REQUIREMENT => Copy the material word for word, from the line containing "The value of Vaccin" through the end of the material, leaving out the pictures.

Top of DATA FOR PROCESSING

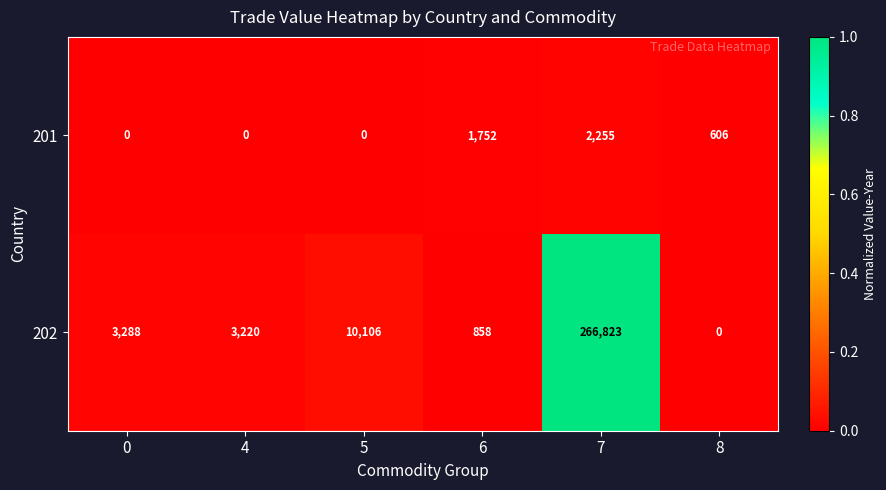

At 8, list the series in order from smallest to largest.

202, 201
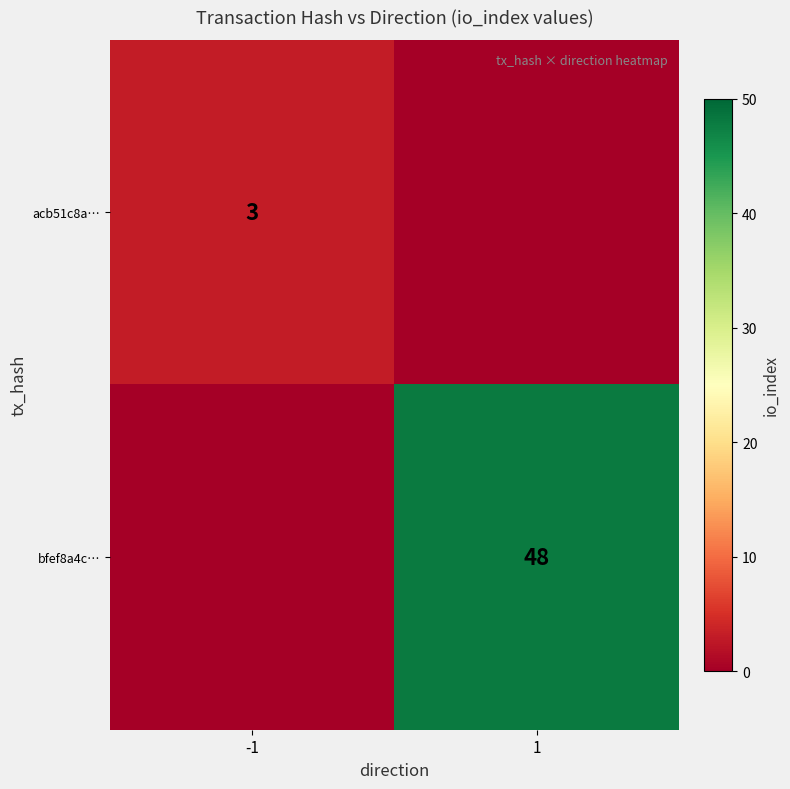

Is the value of bfef8a4c… at 1 greater than the value of acb51c8a… at -1?

Yes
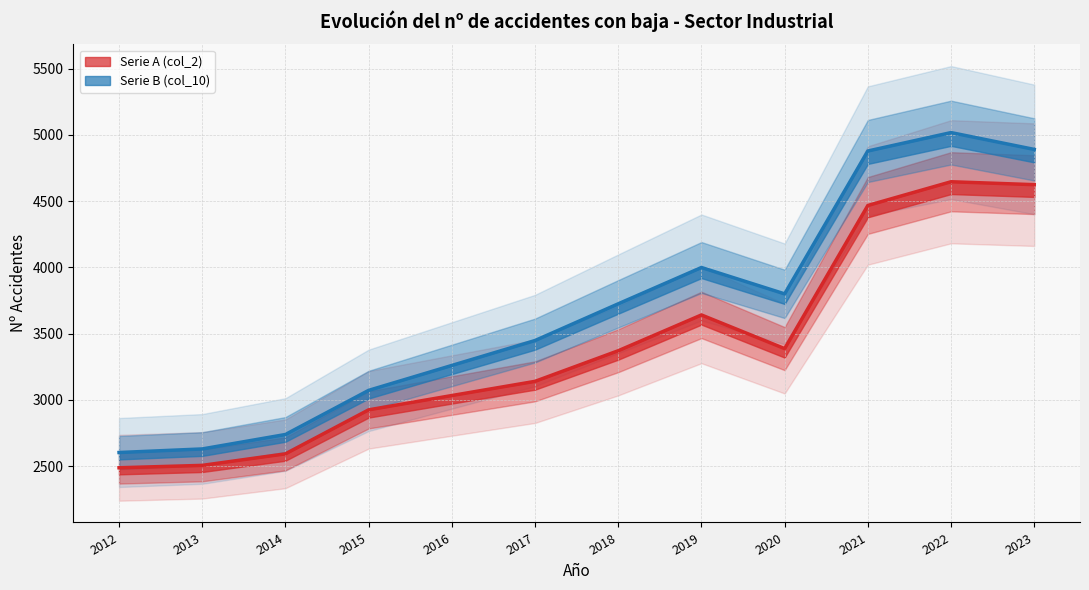

True or false: Serie B (col_10) has a value of 3999 at 2019.

True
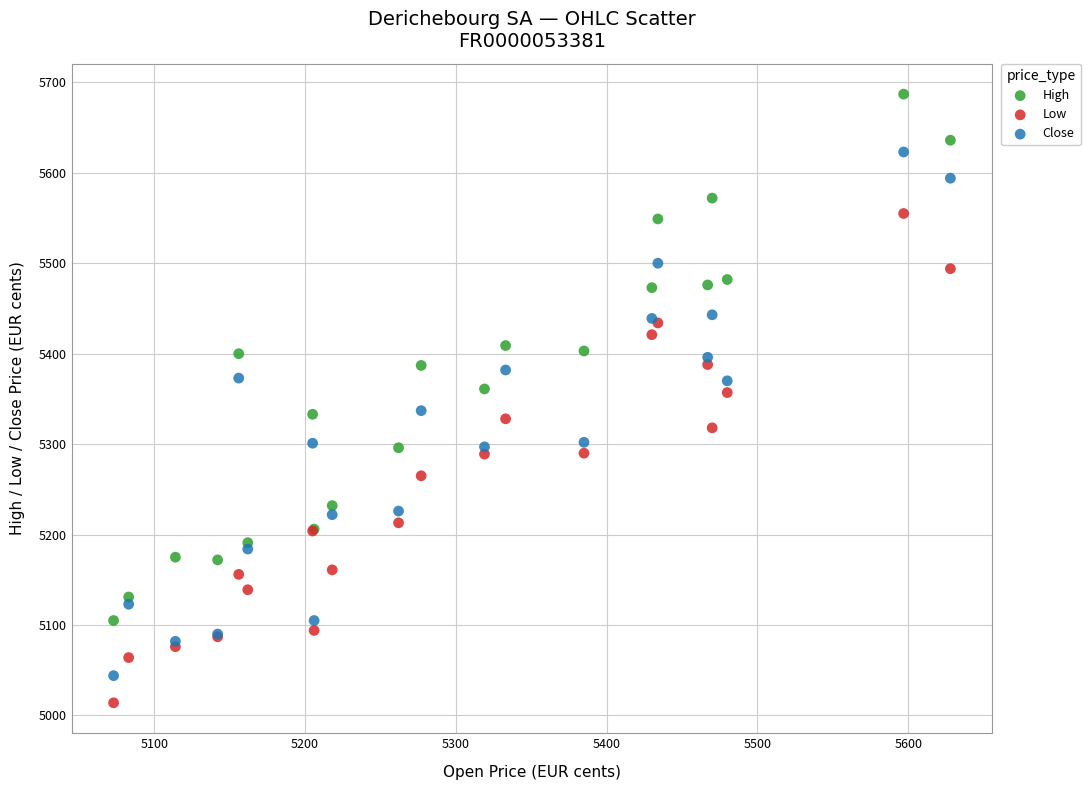

What are all the series names shown in the legend?

High, Low, Close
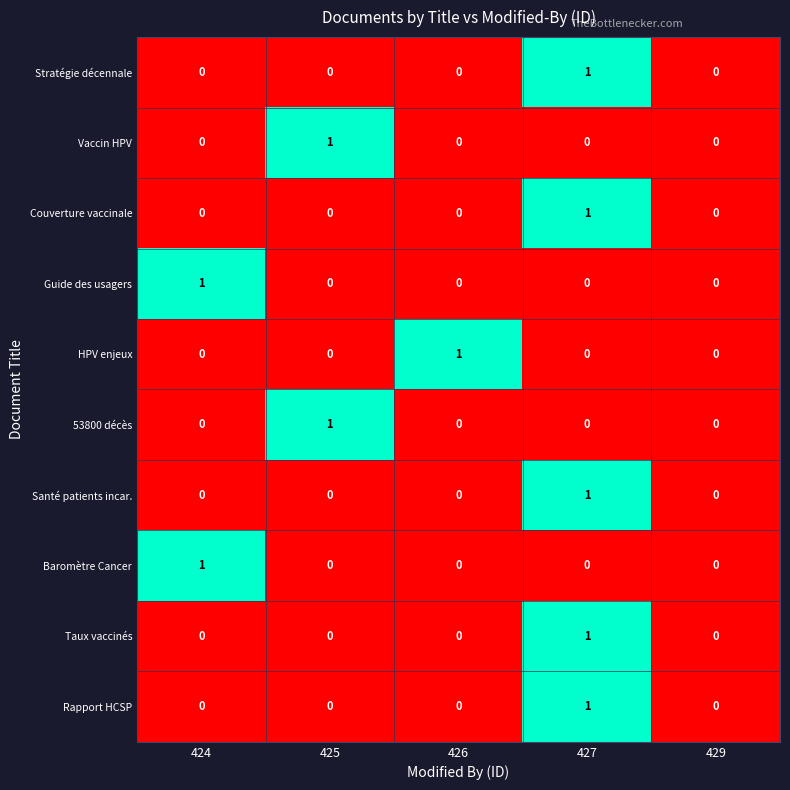

The value of Vaccin HPV at 429 is 0. True or false?

True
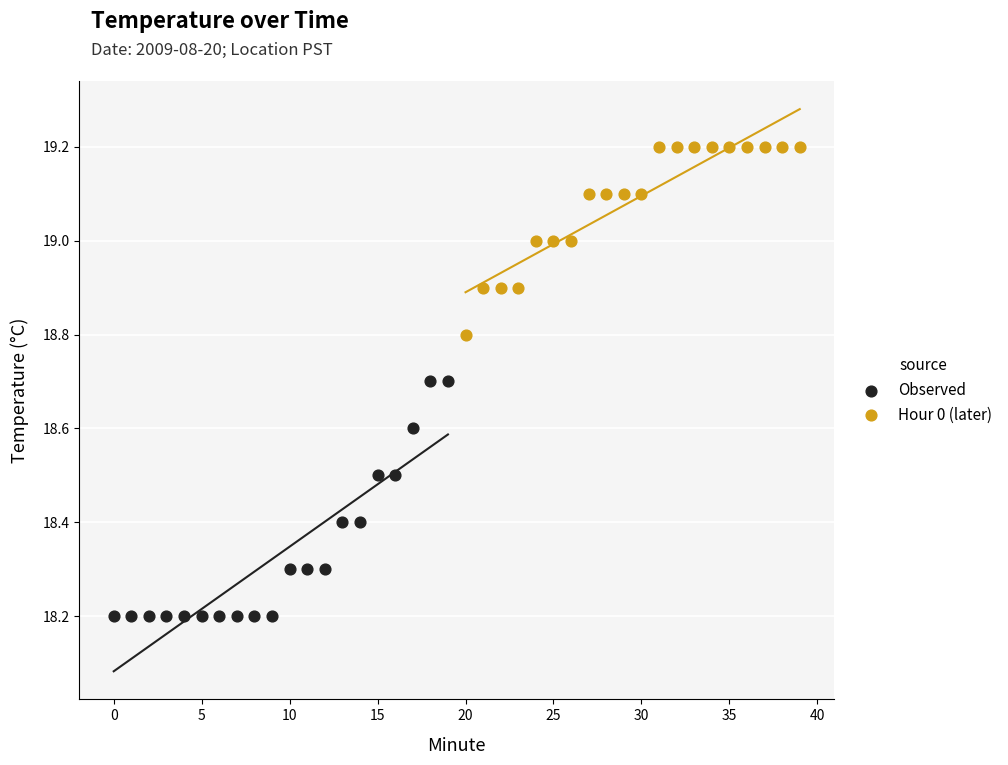

What are all the series names shown in the legend?

Observed, Hour 0 (later)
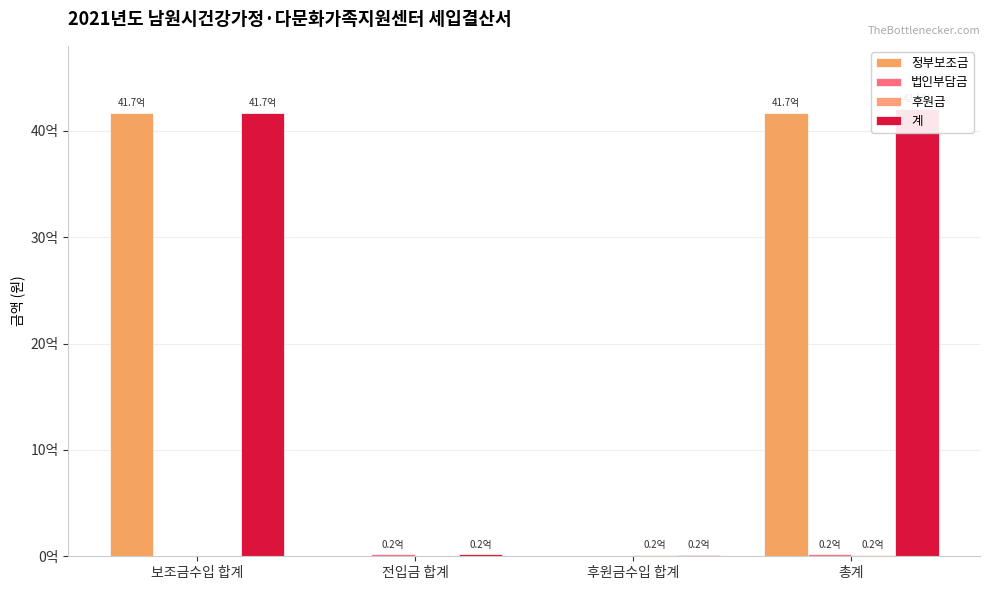

What is the sum of the 법인부담금 values at 전입금 합계 and 후원금수입 합계?

21785660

Bottom of DATA FOR PROCESSING

EXERCISE ANSWER =>
The value of Vaccin HPV at 429 is 0. True or false?

True

What are all the series names shown in the legend?

Observed, Hour 0 (later)

What is the sum of the 법인부담금 values at 전입금 합계 and 후원금수입 합계?

21785660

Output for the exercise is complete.